There's more - including some editorializing - after the jump.

[Source: Tesla Motors]
For a small start-up car-maker Tesla has done a remarkable amount of testing on both the car and battery system. Because of the nature of lithium ion batteries, there are a lot of international regulations governing the transportation of the components as well as the complete systems. Tesla announced earlier this week that they had received regulatory approval to proceed with deliveries of the pack and the latest post on their blog goes into more detail on the nature of the testing they had to conduct to verify the safety of their system.

We'll see before too much longer if the Tesla battery pack and Roadster are really up to the task of daily use in the real world, but even with all the work that's been done so far a more pressing issue still remains to be resolved with all the technology that Tesla has created: cost. This battery pack and the car that it "fuels" don't come cheap.

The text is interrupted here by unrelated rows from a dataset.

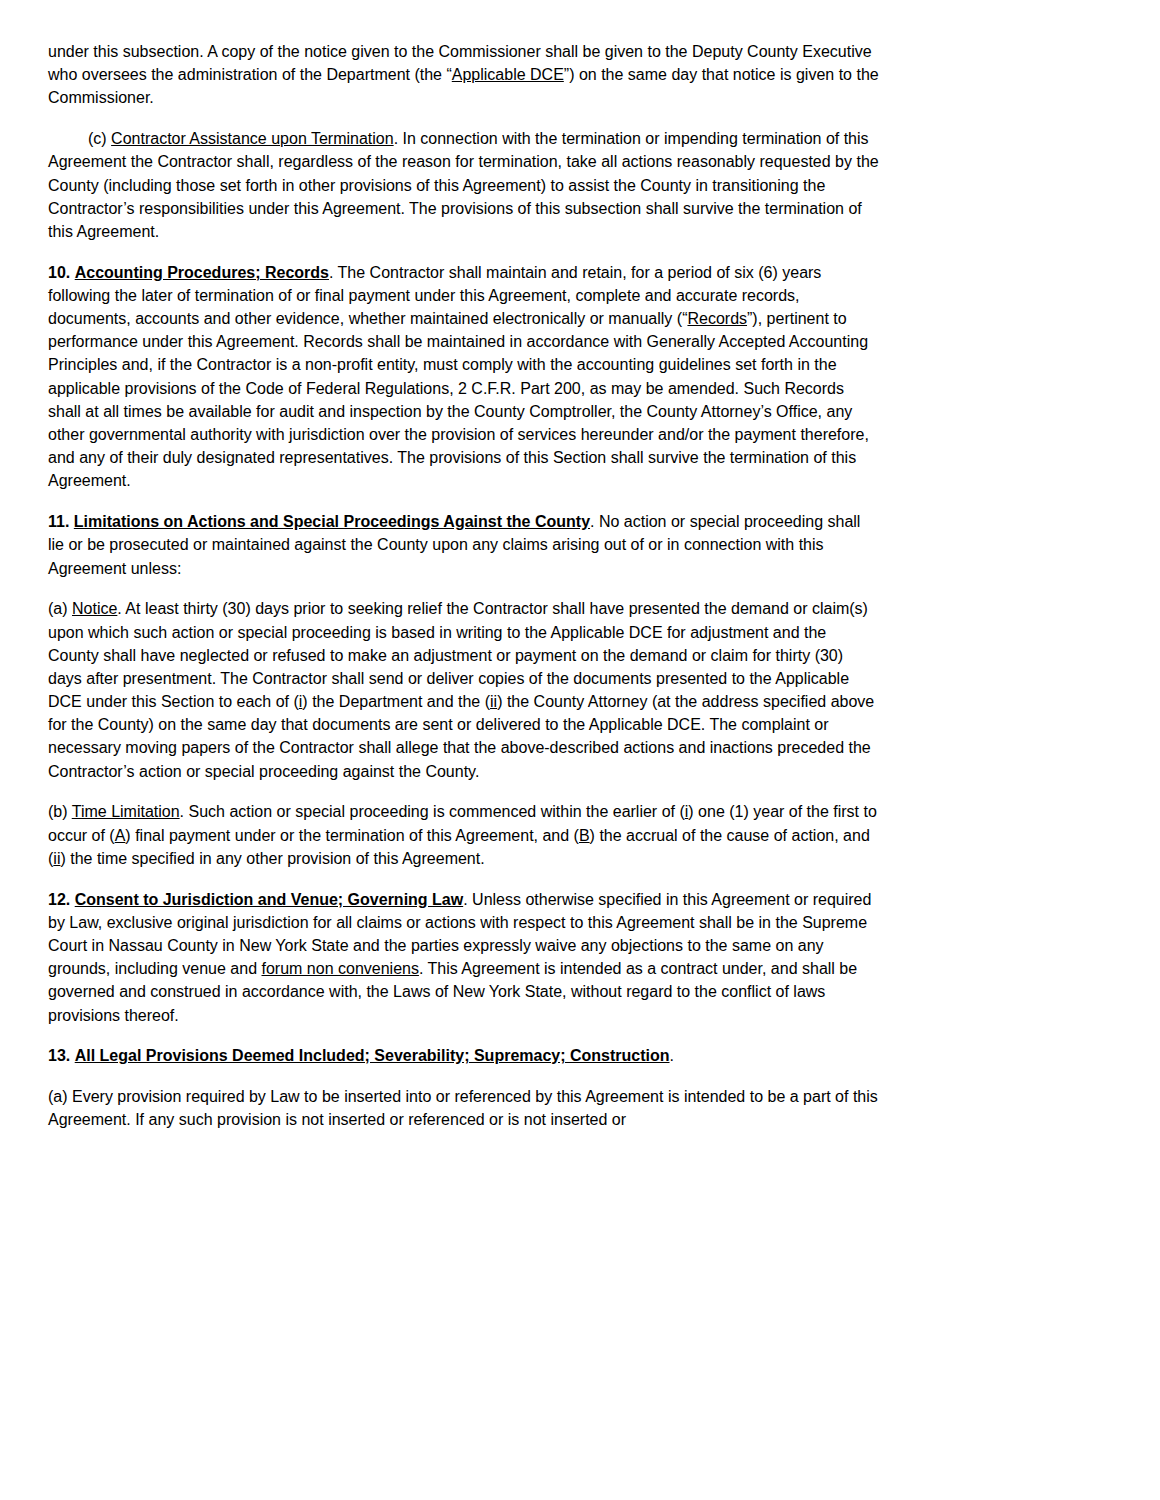under this subsection. A copy of the notice given to the Commissioner shall be given to the Deputy County Executive who oversees the administration of the Department (the “Applicable DCE”) on the same day that notice is given to the Commissioner.
(c) Contractor Assistance upon Termination. In connection with the termination or impending termination of this Agreement the Contractor shall, regardless of the reason for termination, take all actions reasonably requested by the County (including those set forth in other provisions of this Agreement) to assist the County in transitioning the Contractor’s responsibilities under this Agreement. The provisions of this subsection shall survive the termination of this Agreement.
10. Accounting Procedures; Records. The Contractor shall maintain and retain, for a period of six (6) years following the later of termination of or final payment under this Agreement, complete and accurate records, documents, accounts and other evidence, whether maintained electronically or manually (“Records”), pertinent to performance under this Agreement. Records shall be maintained in accordance with Generally Accepted Accounting Principles and, if the Contractor is a non-profit entity, must comply with the accounting guidelines set forth in the applicable provisions of the Code of Federal Regulations, 2 C.F.R. Part 200, as may be amended. Such Records shall at all times be available for audit and inspection by the County Comptroller, the County Attorney’s Office, any other governmental authority with jurisdiction over the provision of services hereunder and/or the payment therefore, and any of their duly designated representatives. The provisions of this Section shall survive the termination of this Agreement.
11. Limitations on Actions and Special Proceedings Against the County. No action or special proceeding shall lie or be prosecuted or maintained against the County upon any claims arising out of or in connection with this Agreement unless:
(a) Notice. At least thirty (30) days prior to seeking relief the Contractor shall have presented the demand or claim(s) upon which such action or special proceeding is based in writing to the Applicable DCE for adjustment and the County shall have neglected or refused to make an adjustment or payment on the demand or claim for thirty (30) days after presentment. The Contractor shall send or deliver copies of the documents presented to the Applicable DCE under this Section to each of (i) the Department and the (ii) the County Attorney (at the address specified above for the County) on the same day that documents are sent or delivered to the Applicable DCE. The complaint or necessary moving papers of the Contractor shall allege that the above-described actions and inactions preceded the Contractor’s action or special proceeding against the County.
(b) Time Limitation. Such action or special proceeding is commenced within the earlier of (i) one (1) year of the first to occur of (A) final payment under or the termination of this Agreement, and (B) the accrual of the cause of action, and (ii) the time specified in any other provision of this Agreement.
12. Consent to Jurisdiction and Venue; Governing Law. Unless otherwise specified in this Agreement or required by Law, exclusive original jurisdiction for all claims or actions with respect to this Agreement shall be in the Supreme Court in Nassau County in New York State and the parties expressly waive any objections to the same on any grounds, including venue and forum non conveniens. This Agreement is intended as a contract under, and shall be governed and construed in accordance with, the Laws of New York State, without regard to the conflict of laws provisions thereof.
13. All Legal Provisions Deemed Included; Severability; Supremacy; Construction.
(a) Every provision required by Law to be inserted into or referenced by this Agreement is intended to be a part of this Agreement. If any such provision is not inserted or referenced or is not inserted or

The number of people that will ever own let alone drive a Tesla Roadster (at least the first generation model) will probably remain in the low thousands at most. The car will surely satisfy the green urges of the privileged few who can manage to spend $100,000 on a two-seat sports car. However in the grand scheme of things it will mean nothing unless it can be made affordable enough that we can start to displace the hundreds of millions of cars that are on the road today.

In addition to caring about the environment, I love sports cars. I would love to own a Tesla Roadster. On the salary of an engineer and part time writer with a mortgage and two kids to put through college, it's just not going to happen. Lower cost solutions are imperative, and the upcoming WhiteStar is a step in the right direction albeit a baby step. Tesla (or Phoenix or Zap) is not likely to be a high-volume manufacturer any time in the foreseeable future but those companies that are producing cars by the millions need to work to bring this kind of performance to the masses quickly. GM has a massive effort to do it with E-Flex and others are similarly engaged and hopefully they will succeed. Companies like Tesla need to succeed as well even if they remain relatively small, because the big guys need a thorn in the saddle to spur them on.